== Segment start ==

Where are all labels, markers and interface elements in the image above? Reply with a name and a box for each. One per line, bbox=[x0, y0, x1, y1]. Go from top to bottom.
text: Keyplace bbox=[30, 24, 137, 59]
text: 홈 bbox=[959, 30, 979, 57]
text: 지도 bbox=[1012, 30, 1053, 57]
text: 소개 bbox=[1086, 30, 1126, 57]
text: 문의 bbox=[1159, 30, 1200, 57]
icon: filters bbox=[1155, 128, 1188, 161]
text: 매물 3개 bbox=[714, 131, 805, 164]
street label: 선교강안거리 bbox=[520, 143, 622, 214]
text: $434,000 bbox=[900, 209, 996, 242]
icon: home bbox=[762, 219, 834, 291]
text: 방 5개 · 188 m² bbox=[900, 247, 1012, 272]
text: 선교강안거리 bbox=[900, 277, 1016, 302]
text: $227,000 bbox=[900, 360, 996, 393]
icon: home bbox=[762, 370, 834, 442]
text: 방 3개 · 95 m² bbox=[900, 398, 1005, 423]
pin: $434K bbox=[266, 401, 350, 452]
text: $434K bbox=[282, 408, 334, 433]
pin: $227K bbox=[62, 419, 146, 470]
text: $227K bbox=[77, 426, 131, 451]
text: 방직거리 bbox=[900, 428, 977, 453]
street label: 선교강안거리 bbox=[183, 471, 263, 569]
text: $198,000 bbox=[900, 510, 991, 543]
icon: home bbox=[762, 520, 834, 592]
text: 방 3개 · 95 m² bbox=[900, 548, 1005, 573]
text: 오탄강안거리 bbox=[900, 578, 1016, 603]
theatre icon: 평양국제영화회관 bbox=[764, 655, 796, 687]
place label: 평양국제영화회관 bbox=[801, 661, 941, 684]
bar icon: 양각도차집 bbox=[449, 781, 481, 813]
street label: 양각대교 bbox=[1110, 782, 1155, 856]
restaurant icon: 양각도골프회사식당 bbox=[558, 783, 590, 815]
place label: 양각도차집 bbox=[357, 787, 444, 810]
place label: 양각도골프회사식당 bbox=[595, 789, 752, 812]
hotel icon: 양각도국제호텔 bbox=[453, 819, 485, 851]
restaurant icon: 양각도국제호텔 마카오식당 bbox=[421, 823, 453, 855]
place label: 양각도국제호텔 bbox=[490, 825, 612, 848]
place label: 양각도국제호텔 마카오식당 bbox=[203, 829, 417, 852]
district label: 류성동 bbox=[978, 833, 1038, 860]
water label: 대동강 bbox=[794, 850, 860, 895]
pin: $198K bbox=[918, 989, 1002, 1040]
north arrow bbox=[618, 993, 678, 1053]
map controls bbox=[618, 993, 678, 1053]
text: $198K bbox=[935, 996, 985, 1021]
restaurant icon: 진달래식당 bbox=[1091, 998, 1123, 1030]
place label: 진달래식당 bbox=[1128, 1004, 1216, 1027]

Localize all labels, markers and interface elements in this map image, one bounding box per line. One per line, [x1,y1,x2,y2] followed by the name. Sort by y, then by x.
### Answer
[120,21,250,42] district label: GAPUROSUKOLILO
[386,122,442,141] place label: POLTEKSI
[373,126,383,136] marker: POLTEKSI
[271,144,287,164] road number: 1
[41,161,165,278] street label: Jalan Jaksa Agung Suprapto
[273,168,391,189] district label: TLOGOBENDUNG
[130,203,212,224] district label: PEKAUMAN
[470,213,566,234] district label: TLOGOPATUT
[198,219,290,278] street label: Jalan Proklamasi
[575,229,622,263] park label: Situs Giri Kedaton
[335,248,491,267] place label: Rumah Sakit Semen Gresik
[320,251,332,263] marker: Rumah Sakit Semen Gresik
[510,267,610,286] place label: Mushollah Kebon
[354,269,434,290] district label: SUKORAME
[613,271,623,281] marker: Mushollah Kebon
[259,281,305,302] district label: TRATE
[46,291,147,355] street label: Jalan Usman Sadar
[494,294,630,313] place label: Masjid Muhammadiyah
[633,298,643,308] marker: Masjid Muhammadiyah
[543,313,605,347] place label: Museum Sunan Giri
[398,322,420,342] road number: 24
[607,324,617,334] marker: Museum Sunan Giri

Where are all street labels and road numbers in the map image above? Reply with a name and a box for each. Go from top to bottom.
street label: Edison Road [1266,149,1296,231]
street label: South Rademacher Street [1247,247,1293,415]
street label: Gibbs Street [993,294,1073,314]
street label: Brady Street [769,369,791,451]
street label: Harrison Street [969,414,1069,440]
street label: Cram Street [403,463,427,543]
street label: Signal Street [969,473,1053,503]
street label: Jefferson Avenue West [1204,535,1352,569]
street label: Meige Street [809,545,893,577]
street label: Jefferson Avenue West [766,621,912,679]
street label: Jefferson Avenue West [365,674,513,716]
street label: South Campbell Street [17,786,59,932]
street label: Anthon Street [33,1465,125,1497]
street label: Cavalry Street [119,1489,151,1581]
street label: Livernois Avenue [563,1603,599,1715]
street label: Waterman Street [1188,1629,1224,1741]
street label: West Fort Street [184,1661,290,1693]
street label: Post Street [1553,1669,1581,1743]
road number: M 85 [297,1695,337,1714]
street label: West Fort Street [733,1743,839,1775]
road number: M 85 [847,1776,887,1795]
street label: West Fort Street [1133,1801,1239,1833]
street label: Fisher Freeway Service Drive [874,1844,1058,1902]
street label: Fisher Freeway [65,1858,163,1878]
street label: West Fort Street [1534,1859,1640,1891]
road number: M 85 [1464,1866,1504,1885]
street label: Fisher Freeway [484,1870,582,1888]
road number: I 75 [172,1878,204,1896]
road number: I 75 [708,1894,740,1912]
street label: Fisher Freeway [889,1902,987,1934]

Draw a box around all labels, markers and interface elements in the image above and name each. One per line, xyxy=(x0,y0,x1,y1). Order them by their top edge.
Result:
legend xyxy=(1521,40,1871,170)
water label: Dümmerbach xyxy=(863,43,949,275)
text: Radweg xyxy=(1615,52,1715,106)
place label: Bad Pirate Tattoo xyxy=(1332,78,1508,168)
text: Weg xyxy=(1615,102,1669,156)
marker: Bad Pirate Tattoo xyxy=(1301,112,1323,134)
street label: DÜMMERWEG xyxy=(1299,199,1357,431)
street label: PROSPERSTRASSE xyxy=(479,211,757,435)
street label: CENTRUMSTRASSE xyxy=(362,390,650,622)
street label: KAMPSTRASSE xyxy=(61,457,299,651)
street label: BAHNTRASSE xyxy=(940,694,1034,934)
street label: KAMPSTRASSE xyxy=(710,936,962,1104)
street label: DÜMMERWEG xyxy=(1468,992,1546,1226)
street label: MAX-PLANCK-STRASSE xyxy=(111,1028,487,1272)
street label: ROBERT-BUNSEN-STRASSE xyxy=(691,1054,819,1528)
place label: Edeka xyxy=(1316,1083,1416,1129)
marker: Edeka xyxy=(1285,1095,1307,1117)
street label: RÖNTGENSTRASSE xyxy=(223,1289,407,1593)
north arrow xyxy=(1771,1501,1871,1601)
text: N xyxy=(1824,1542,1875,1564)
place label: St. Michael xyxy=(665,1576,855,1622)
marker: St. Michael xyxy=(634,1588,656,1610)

== Segment end ==

▸ **YOUR TASK**
Would you reproduce all the entries exactly?

▸ **SOLUTION FOR THIS EXERCISE**
Where are all labels, markers and interface elements in the image above? Reply with a name and a box for each. One per line, bbox=[x0, y0, x1, y1]. Go from top to bottom.
text: Keyplace bbox=[30, 24, 137, 59]
text: 홈 bbox=[959, 30, 979, 57]
text: 지도 bbox=[1012, 30, 1053, 57]
text: 소개 bbox=[1086, 30, 1126, 57]
text: 문의 bbox=[1159, 30, 1200, 57]
icon: filters bbox=[1155, 128, 1188, 161]
text: 매물 3개 bbox=[714, 131, 805, 164]
street label: 선교강안거리 bbox=[520, 143, 622, 214]
text: $434,000 bbox=[900, 209, 996, 242]
icon: home bbox=[762, 219, 834, 291]
text: 방 5개 · 188 m² bbox=[900, 247, 1012, 272]
text: 선교강안거리 bbox=[900, 277, 1016, 302]
text: $227,000 bbox=[900, 360, 996, 393]
icon: home bbox=[762, 370, 834, 442]
text: 방 3개 · 95 m² bbox=[900, 398, 1005, 423]
pin: $434K bbox=[266, 401, 350, 452]
text: $434K bbox=[282, 408, 334, 433]
pin: $227K bbox=[62, 419, 146, 470]
text: $227K bbox=[77, 426, 131, 451]
text: 방직거리 bbox=[900, 428, 977, 453]
street label: 선교강안거리 bbox=[183, 471, 263, 569]
text: $198,000 bbox=[900, 510, 991, 543]
icon: home bbox=[762, 520, 834, 592]
text: 방 3개 · 95 m² bbox=[900, 548, 1005, 573]
text: 오탄강안거리 bbox=[900, 578, 1016, 603]
theatre icon: 평양국제영화회관 bbox=[764, 655, 796, 687]
place label: 평양국제영화회관 bbox=[801, 661, 941, 684]
bar icon: 양각도차집 bbox=[449, 781, 481, 813]
street label: 양각대교 bbox=[1110, 782, 1155, 856]
restaurant icon: 양각도골프회사식당 bbox=[558, 783, 590, 815]
place label: 양각도차집 bbox=[357, 787, 444, 810]
place label: 양각도골프회사식당 bbox=[595, 789, 752, 812]
hotel icon: 양각도국제호텔 bbox=[453, 819, 485, 851]
restaurant icon: 양각도국제호텔 마카오식당 bbox=[421, 823, 453, 855]
place label: 양각도국제호텔 bbox=[490, 825, 612, 848]
place label: 양각도국제호텔 마카오식당 bbox=[203, 829, 417, 852]
district label: 류성동 bbox=[978, 833, 1038, 860]
water label: 대동강 bbox=[794, 850, 860, 895]
pin: $198K bbox=[918, 989, 1002, 1040]
north arrow bbox=[618, 993, 678, 1053]
map controls bbox=[618, 993, 678, 1053]
text: $198K bbox=[935, 996, 985, 1021]
restaurant icon: 진달래식당 bbox=[1091, 998, 1123, 1030]
place label: 진달래식당 bbox=[1128, 1004, 1216, 1027]

Localize all labels, markers and interface elements in this map image, one bounding box per line. One per line, [x1,y1,x2,y2] followed by the name. Sort by y, then by x.
### Answer
[120,21,250,42] district label: GAPUROSUKOLILO
[386,122,442,141] place label: POLTEKSI
[373,126,383,136] marker: POLTEKSI
[271,144,287,164] road number: 1
[41,161,165,278] street label: Jalan Jaksa Agung Suprapto
[273,168,391,189] district label: TLOGOBENDUNG
[130,203,212,224] district label: PEKAUMAN
[470,213,566,234] district label: TLOGOPATUT
[198,219,290,278] street label: Jalan Proklamasi
[575,229,622,263] park label: Situs Giri Kedaton
[335,248,491,267] place label: Rumah Sakit Semen Gresik
[320,251,332,263] marker: Rumah Sakit Semen Gresik
[510,267,610,286] place label: Mushollah Kebon
[354,269,434,290] district label: SUKORAME
[613,271,623,281] marker: Mushollah Kebon
[259,281,305,302] district label: TRATE
[46,291,147,355] street label: Jalan Usman Sadar
[494,294,630,313] place label: Masjid Muhammadiyah
[633,298,643,308] marker: Masjid Muhammadiyah
[543,313,605,347] place label: Museum Sunan Giri
[398,322,420,342] road number: 24
[607,324,617,334] marker: Museum Sunan Giri

Where are all street labels and road numbers in the map image above? Reply with a name and a box for each. Go from top to bottom.
street label: Edison Road [1266,149,1296,231]
street label: South Rademacher Street [1247,247,1293,415]
street label: Gibbs Street [993,294,1073,314]
street label: Brady Street [769,369,791,451]
street label: Harrison Street [969,414,1069,440]
street label: Cram Street [403,463,427,543]
street label: Signal Street [969,473,1053,503]
street label: Jefferson Avenue West [1204,535,1352,569]
street label: Meige Street [809,545,893,577]
street label: Jefferson Avenue West [766,621,912,679]
street label: Jefferson Avenue West [365,674,513,716]
street label: South Campbell Street [17,786,59,932]
street label: Anthon Street [33,1465,125,1497]
street label: Cavalry Street [119,1489,151,1581]
street label: Livernois Avenue [563,1603,599,1715]
street label: Waterman Street [1188,1629,1224,1741]
street label: West Fort Street [184,1661,290,1693]
street label: Post Street [1553,1669,1581,1743]
road number: M 85 [297,1695,337,1714]
street label: West Fort Street [733,1743,839,1775]
road number: M 85 [847,1776,887,1795]
street label: West Fort Street [1133,1801,1239,1833]
street label: Fisher Freeway Service Drive [874,1844,1058,1902]
street label: Fisher Freeway [65,1858,163,1878]
street label: West Fort Street [1534,1859,1640,1891]
road number: M 85 [1464,1866,1504,1885]
street label: Fisher Freeway [484,1870,582,1888]
road number: I 75 [172,1878,204,1896]
road number: I 75 [708,1894,740,1912]
street label: Fisher Freeway [889,1902,987,1934]

Draw a box around all labels, markers and interface elements in the image above and name each. One per line, xyxy=(x0,y0,x1,y1). Order them by their top edge.
Result:
legend xyxy=(1521,40,1871,170)
water label: Dümmerbach xyxy=(863,43,949,275)
text: Radweg xyxy=(1615,52,1715,106)
place label: Bad Pirate Tattoo xyxy=(1332,78,1508,168)
text: Weg xyxy=(1615,102,1669,156)
marker: Bad Pirate Tattoo xyxy=(1301,112,1323,134)
street label: DÜMMERWEG xyxy=(1299,199,1357,431)
street label: PROSPERSTRASSE xyxy=(479,211,757,435)
street label: CENTRUMSTRASSE xyxy=(362,390,650,622)
street label: KAMPSTRASSE xyxy=(61,457,299,651)
street label: BAHNTRASSE xyxy=(940,694,1034,934)
street label: KAMPSTRASSE xyxy=(710,936,962,1104)
street label: DÜMMERWEG xyxy=(1468,992,1546,1226)
street label: MAX-PLANCK-STRASSE xyxy=(111,1028,487,1272)
street label: ROBERT-BUNSEN-STRASSE xyxy=(691,1054,819,1528)
place label: Edeka xyxy=(1316,1083,1416,1129)
marker: Edeka xyxy=(1285,1095,1307,1117)
street label: RÖNTGENSTRASSE xyxy=(223,1289,407,1593)
north arrow xyxy=(1771,1501,1871,1601)
text: N xyxy=(1824,1542,1875,1564)
place label: St. Michael xyxy=(665,1576,855,1622)
marker: St. Michael xyxy=(634,1588,656,1610)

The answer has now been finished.